Retries

The conventional wisdom for web clients is that they should respond to failures with retries, using exponential backoff and jitter. While this advice is generally helpful, it can be improved upon.

Exponential Backoff and Jitter

This AWS architecture piece captures the conventional wisdom.

Will Circuit Breakers Solve My Problems?

Shows the limitations of circuit breakers.

The bottom line is that retries are often triggered by overload conditions, permanent or transient, and tend to make those conditions worse by increasing traffic. Many people replied saying that I’m ignoring the obvious effective solution to this problem: circuit breakers.

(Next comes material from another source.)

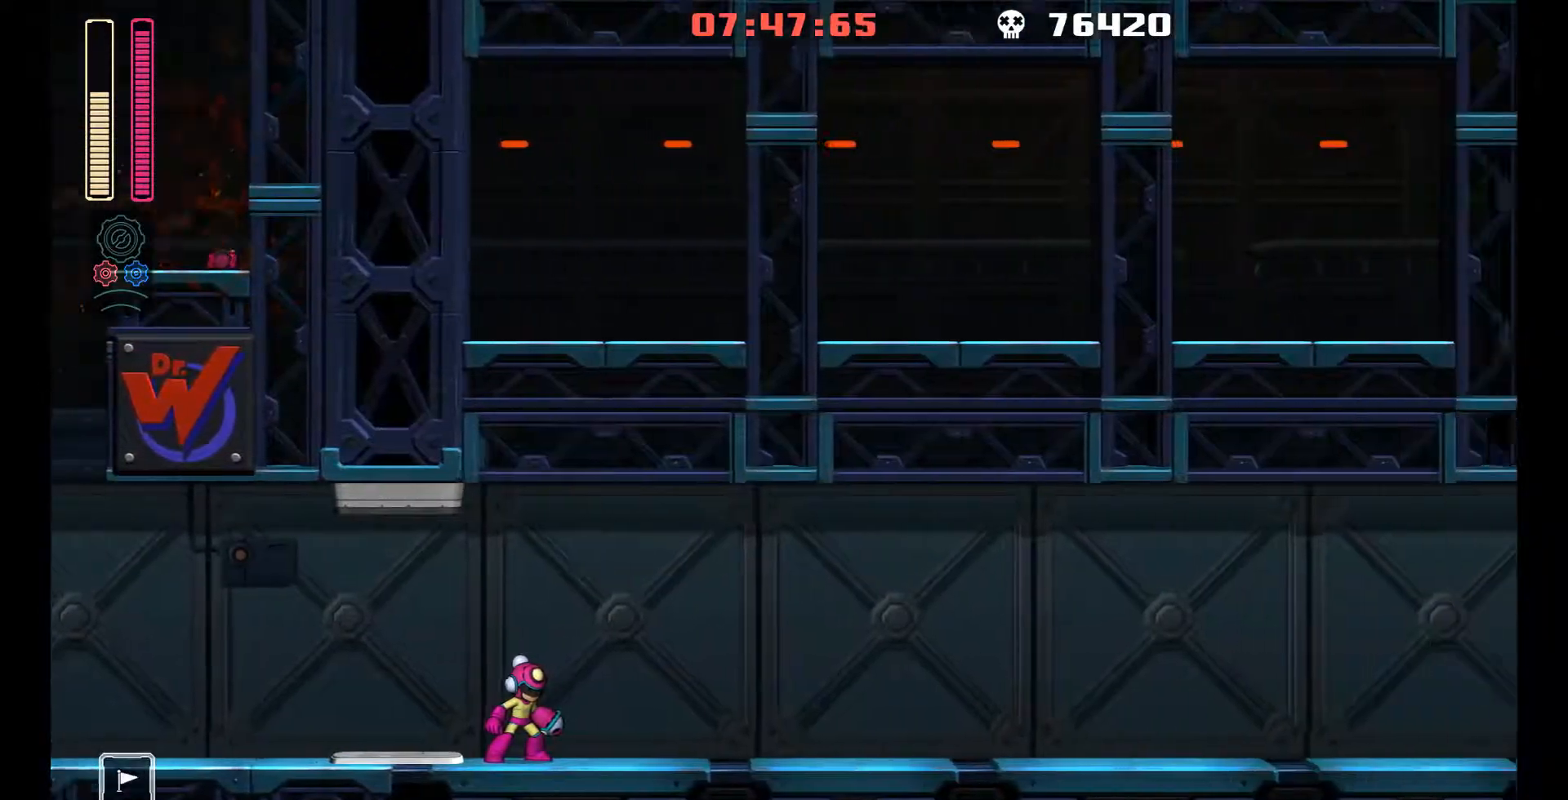
{"buttons": ["DPAD_RIGHT"], "left_stick": "center", "events": []}
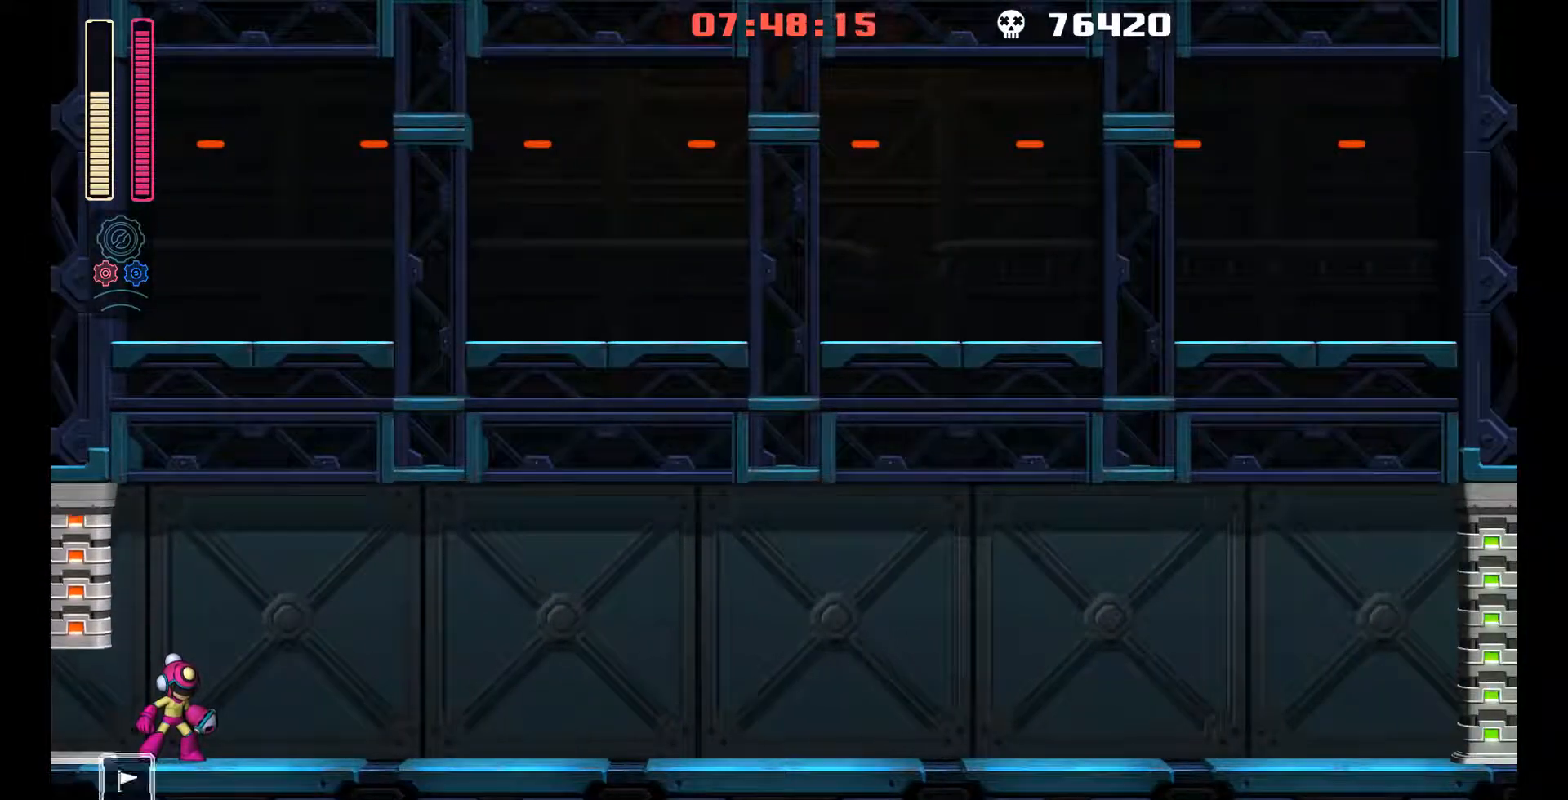
{"buttons": ["L1", "DPAD_UP", "DPAD_RIGHT"], "left_stick": "center", "events": [[417, "L1", "down"], [433, "DPAD_UP", "down"]]}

But this only works if the circuit breaker is accurate about whether the service is down. In a distributed system, with services that shard their data or where some requests but not all depend on another service, you can have a situation where some requests will reliably fail, while others will succeed.

Modern distributed systems are designed to partially fail, continuing to provide service to some clients even if they can’t please everybody. Circuit breakers are designed to turn partial failures into complete failures. One mechanism will likely defeat the other. Make sure you think that through before deploying circuit breakers.

Fixing Retries with Token Buckets

Starts with a suggested tweak to circuit breakers: always let first time requests through, but use the circuit breaker to determine retries. This approach will reduce the problems with circuit breakers, but Marc argues token buckets are superior. The article doesn't say this, but I think that with this solution, circuit breakers will never work to actively shed load.

What is Backoff For

At the risk of oversimplifying, there is a 2x2 matrix: do you have short or long-term overload? Do you have a small number of sources of work (colloquially, "clients"), or many independent clients?

Backoff helps with a short-term overload, as it postpones the work introduced by retries, letting you handle it in the future. Backoff helps with long-term overload for a small number of clients, as it postpones future requests from those same clients.

But if you have a long-term overload, and many independent clients, backoff is useless. Each client has to independently hit the service to determine that it's down, and then backoff just takes current work (retries) and defers it into the future.

If you have too many first tries, you need to have fewer. If you’ve got a bounded number of clients, getting each of them to back off is an effective strategy. With a bounded number of clients, backoff is an effective way to do that. If you have an unbounded number of clients, backoff is not an effective way to do that. They only hear the bad news after their first try, so no amount of backoff will reduce their first try rate.

If you’ve got an OK number of first tries, but some error rate is driving up second try (retry traffic), then you need to reduce the number of second tries. Backoff is an effective way to reduce the number of second tries now, by deferring them into the future. If you think you’ll be able to handle them better in the future, that’s a win. But backoff is not an effective way to reduce the overall number of second tries in total for long-running overload. For that, you need something like the adaptive retry approach.

Backoff is only a good retry policy in systems with small numbers of sequential clients, where the introduced delay between retries delays future first tries. If this property is not true, and the next first try is going to come along at a time independent of retry backoff, then backing off retries does nothing to help long-term overload. It just defers work to a future time.

Good Retry Bad Retry: An Incident Story

Works through the failure modes of different retry policies in detail. An appendix contains the results of simulations using many different policies, with a GitHub repository containing the code.

This piece explicitly connects the many clients/few clients from Brooker's post to the concept of open-loop and closed-loop benchmarks, and ends up recommending the the token bucket solution shared by Brooker.

A final topic mentioned is deadline propagation, in which each request sends in a timeout, after which time the request should be cancelled. The article concludes that deadline propagation is a complement to retry limits, but not a substitute (tbh, I follow the logic that it's not a substitute, I don't see how the simulations show it's a complement, though it does seem like a good idea).